Lo spazio giuridico è uno spazio sacro. La separazione del mondo è un elemento costitutivo del tempio di giustizia. Il palazzo di Giustizia di Cagliari era posto a sentinella di una vastità perduta. Evocava il mondo della legge, tanto vasto e all’apparenza rassicurante.
Il libro rievoca la vicenda umana di un Ufficiale dei Carabinieri costretto a confrontarsi con la disunione dei sardi. Nel 1949 chiede il trasferimento in Sicilia, dove scopre un’inafferrabile e inquietante tessitura di rapporti umani, un intreccio osceno di interessi. La strage di Portella della Ginestra (1° maggio 1947) a opera della “banda” di Salvatore Giuliano, la ricerca dei mandanti occulti, la successiva eliminazione del bandito e del suo presunto assassino, conducono la narrazione.

**Esplora il materiale:**
[1] Per ciascuna delle affermazioni (a), (b) e (c), stabilisci se concorda con il brano sull'Ufficiale dei Carabinieri, rispondendo sì o no e citando esattamente le parole del brano che lo dimostrano. (a) Il palazzo di Giustizia di cui si parla si trova a Cagliari. (b) L'Ufficiale chiede il trasferimento in Sicilia nel 1947. (c) La strage di Portella della Ginestra è attribuita alla "banda" di Salvatore Giuliano.
[2] Ricopia fedelmente il passo del brano sull'Ufficiale dei Carabinieri che va dalle parole «Lo spazio giuridico» fino alle parole «e all’apparenza rassicurante.», queste comprese.
[3] Scrivi il seguito del brano sull'Ufficiale dei Carabinieri, riprendendo subito dopo la sua ultima frase.

**Voci riportate:**
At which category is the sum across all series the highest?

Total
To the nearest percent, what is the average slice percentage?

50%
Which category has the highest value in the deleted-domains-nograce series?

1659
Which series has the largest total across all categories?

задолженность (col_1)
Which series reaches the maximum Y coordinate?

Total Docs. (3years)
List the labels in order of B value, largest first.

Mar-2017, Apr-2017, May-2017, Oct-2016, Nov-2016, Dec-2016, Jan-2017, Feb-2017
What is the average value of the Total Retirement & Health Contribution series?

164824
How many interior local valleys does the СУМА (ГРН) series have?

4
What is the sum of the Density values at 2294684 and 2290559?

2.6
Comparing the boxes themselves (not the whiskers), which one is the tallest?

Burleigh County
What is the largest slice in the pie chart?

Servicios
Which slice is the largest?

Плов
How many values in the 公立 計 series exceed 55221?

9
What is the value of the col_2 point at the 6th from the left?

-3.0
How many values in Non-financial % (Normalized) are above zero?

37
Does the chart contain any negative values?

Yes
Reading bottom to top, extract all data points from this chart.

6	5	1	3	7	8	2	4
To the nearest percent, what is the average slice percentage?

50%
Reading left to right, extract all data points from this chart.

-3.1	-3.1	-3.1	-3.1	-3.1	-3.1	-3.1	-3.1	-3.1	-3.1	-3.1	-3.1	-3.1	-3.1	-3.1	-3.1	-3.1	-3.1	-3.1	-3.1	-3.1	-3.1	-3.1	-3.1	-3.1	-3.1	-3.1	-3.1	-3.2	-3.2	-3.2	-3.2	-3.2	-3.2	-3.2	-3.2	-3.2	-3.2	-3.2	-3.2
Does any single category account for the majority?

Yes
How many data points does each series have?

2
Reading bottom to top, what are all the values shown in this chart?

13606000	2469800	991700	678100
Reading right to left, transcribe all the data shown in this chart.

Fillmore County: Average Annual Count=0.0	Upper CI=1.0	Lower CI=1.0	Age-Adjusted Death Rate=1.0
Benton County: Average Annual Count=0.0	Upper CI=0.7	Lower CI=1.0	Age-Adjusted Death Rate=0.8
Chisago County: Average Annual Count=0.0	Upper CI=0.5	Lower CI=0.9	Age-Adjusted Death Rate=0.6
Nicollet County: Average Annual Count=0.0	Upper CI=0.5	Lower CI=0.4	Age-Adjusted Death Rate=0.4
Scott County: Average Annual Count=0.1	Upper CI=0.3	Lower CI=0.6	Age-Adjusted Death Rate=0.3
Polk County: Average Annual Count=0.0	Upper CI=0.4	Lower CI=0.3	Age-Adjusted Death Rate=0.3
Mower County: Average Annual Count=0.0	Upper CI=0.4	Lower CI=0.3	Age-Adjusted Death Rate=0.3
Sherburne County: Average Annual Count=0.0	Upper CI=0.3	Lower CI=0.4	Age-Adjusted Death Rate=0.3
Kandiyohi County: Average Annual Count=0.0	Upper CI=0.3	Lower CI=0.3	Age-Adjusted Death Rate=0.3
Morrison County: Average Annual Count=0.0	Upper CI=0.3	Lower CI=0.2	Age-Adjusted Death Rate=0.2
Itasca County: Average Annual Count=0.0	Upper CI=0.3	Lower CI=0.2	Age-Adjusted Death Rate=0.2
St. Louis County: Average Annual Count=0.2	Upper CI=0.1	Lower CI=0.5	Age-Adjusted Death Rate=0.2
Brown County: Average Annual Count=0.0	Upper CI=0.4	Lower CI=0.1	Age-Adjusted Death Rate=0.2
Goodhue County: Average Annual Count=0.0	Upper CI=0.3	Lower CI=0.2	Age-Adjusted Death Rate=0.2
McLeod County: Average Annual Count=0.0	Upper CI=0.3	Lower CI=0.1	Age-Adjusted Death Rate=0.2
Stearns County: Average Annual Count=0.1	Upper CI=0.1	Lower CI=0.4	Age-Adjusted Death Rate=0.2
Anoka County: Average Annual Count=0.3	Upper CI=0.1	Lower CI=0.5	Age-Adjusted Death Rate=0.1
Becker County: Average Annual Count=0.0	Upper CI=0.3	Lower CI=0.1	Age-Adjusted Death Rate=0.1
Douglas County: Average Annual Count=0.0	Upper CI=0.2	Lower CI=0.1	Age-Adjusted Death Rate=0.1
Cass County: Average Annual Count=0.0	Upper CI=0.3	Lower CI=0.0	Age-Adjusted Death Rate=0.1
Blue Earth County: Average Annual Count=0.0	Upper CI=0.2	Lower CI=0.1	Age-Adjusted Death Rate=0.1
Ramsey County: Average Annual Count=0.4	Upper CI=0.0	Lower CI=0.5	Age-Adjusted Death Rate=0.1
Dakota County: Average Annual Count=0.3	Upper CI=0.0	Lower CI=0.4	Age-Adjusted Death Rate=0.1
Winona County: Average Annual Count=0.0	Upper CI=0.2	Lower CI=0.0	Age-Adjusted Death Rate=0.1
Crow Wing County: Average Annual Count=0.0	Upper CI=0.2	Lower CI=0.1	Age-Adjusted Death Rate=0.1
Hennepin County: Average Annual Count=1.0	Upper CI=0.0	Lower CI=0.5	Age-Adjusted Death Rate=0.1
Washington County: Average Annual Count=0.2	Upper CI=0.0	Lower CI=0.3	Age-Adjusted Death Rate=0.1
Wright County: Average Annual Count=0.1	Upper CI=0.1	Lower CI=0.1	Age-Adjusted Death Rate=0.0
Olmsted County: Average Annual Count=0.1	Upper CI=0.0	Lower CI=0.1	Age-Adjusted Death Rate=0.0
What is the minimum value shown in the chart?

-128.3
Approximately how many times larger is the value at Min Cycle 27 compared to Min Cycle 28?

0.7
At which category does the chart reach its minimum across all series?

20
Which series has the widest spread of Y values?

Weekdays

**Risposte scritte:**
[1]
(a) Sì: «Il palazzo di Giustizia di Cagliari era posto a sentinella di una vastità perduta.»
(b) No: «Nel 1949 chiede il trasferimento in Sicilia»
(c) Sì: «La strage di Portella della Ginestra (1° maggio 1947) a opera della “banda” di Salvatore Giuliano»

[2]
Lo spazio giuridico è uno spazio sacro. La separazione del mondo è un elemento costitutivo del tempio di giustizia. Il palazzo di Giustizia di Cagliari era posto a sentinella di una vastità perduta. Evocava il mondo della legge, tanto vasto e all’apparenza rassicurante.

[3]
Luigi Pateri è nato a Sant’Antioco nel 1946 e vive a Cagliari dove esercita la professione di avvocato. Ha pubblicato nel 2005 Il generale francese (Robin Edizioni), nel 2012 Il nemico dentro (CUEC) e nel 2019 Anonimi assassini (Domus de Janas).
Nutre un profondo amore per gli animali e un forte interesse per tutti i volti dell’ombra.